## Entries taken from a collection
----------------

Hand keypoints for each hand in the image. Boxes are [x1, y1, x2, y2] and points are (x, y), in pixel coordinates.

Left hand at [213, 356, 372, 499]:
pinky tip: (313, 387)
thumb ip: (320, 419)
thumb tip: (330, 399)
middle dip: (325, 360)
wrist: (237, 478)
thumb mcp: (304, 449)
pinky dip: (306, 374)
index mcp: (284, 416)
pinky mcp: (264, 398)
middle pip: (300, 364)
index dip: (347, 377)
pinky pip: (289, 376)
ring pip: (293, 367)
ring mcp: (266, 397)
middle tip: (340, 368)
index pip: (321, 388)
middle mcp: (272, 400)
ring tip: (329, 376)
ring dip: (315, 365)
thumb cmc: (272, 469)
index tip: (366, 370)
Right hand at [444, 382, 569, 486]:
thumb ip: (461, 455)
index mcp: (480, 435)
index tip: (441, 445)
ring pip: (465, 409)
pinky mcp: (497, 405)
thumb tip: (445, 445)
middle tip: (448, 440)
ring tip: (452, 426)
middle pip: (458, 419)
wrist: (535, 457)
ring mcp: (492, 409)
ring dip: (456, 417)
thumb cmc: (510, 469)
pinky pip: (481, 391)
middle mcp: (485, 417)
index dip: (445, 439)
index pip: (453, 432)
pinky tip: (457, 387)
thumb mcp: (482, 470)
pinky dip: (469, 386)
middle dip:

----------------

## Task goal
Copy out every line from the records that has the word "middle".

## Solved exercise
middle dip: (325, 360)
middle pip: (300, 364)
middle tip: (340, 368)
middle mcp: (272, 400)
middle tip: (448, 440)
middle pip: (458, 419)
middle mcp: (485, 417)
middle dip:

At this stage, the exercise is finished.